Mata kami tertuju pada seorang pria muda, ganteng dengan pakaian keren berdasi. Bukan ganteng dan necisnya yang lebih menarik perhatian kami. Bukan itu! Ia membawa nampan berisi piring, gelas dan sisa makanan ke tempat di mana telah tersedia rak untuk piring dan gelas kotor serta tempat sampah. Tak lupa si pria itu mengelap meja bekas makan dengan tisu yang masih tersisa. Tanpa aksinya mau dilihat orang, ia langsung pergi! Menurut Anda, apakah yang dilakukannya menurunkan derajat dan haknya sebagai pembeli, yang dalam adagium kita: pembeli adalah raja?

Daftar yang Ditampilkan:

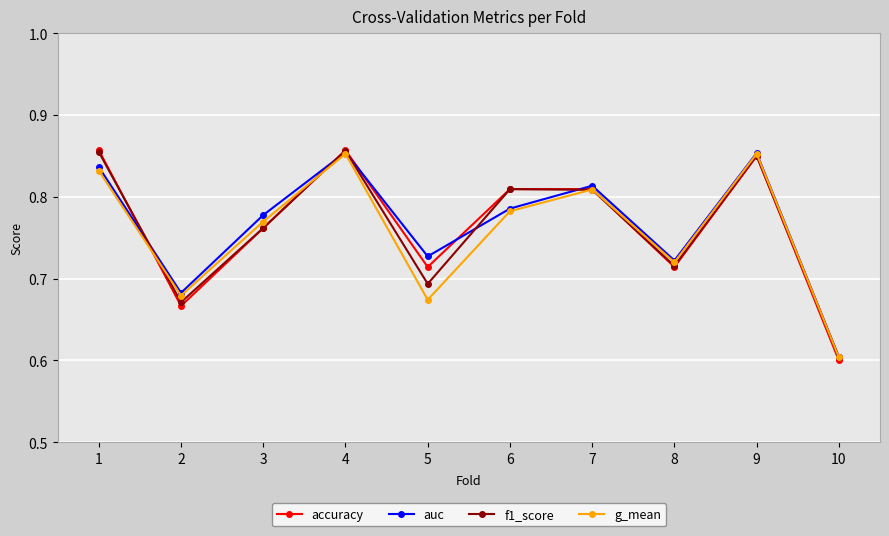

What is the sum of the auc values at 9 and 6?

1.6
--
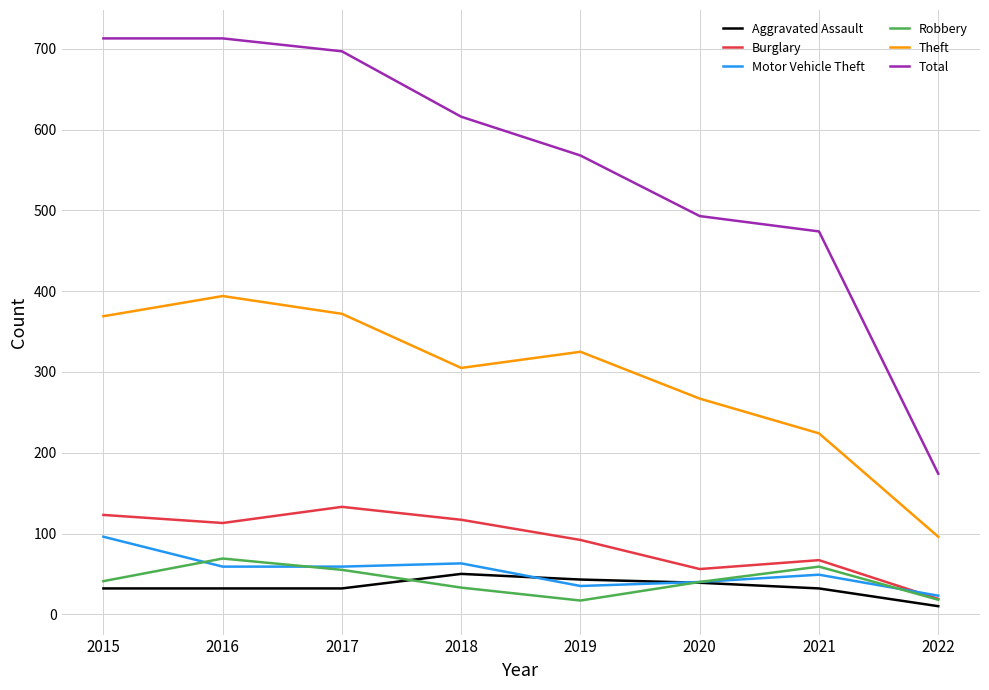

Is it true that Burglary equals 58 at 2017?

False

Tugas A:
Dalam teks halaman, pakai apa pria muda itu mengelap meja bekas makannya?
Tugas B:
Teruskan teks halaman tentang pria yang membereskan sendiri bekas makannya itu, mulai setelah kalimat terakhirnya.

Jawaban A:
Dengan tisu yang masih tersisa.

Jawaban B:
Naluri manusia umumnya ingin seperti raja. Dilayani! Ya, bukankah ada kenikmatan tersendiri ketika orang-orang melayani kita? Kita tinggal mengatur, memerintah dan kesenangan kita terpenuhi! Maka tidaklah mengherankan kalau manusia berlomba-lomba ingin berkuasa, berpengaruh, dan menjadi yang terdepan meski dengan begitu sebenarnya manusia menyadari bahwa ada harga yang harus dibayar. Menurut Yakobus harganya mahal, yaitu: sengketa dan pertengkaran yang bisa menumpahkan darah (Yakobus 4:1-2).
Perselisihan terjadi di antara para murid Yesus yang mengiring-Nya menuju Yerusalem. Seperti yang diisyaratkan Yakobus, mereka berselisih di sepanjang perjalanan itu tentang siapa yang terbesar atau tepatnya siapa yang paling utama di antara mereka. Pertengkaran itu mempertontonkan dengan vulgar bahwa mereka tidak sungguh-sungguh menyimak apa yang diajarkan Yesus dalam perjalanan itu. Nafsu menjadi orang yang paling terdepan mengabaikan peringatan Yesus bahwa diri-Nya akan menderita, dan mati dengan cara yang mengerikan. Lebih dari itu, nafsu berkuasa itu membutakan bahwa mereka berada pada jalan yang sama dengan Sang Guru menuju Yerusalem.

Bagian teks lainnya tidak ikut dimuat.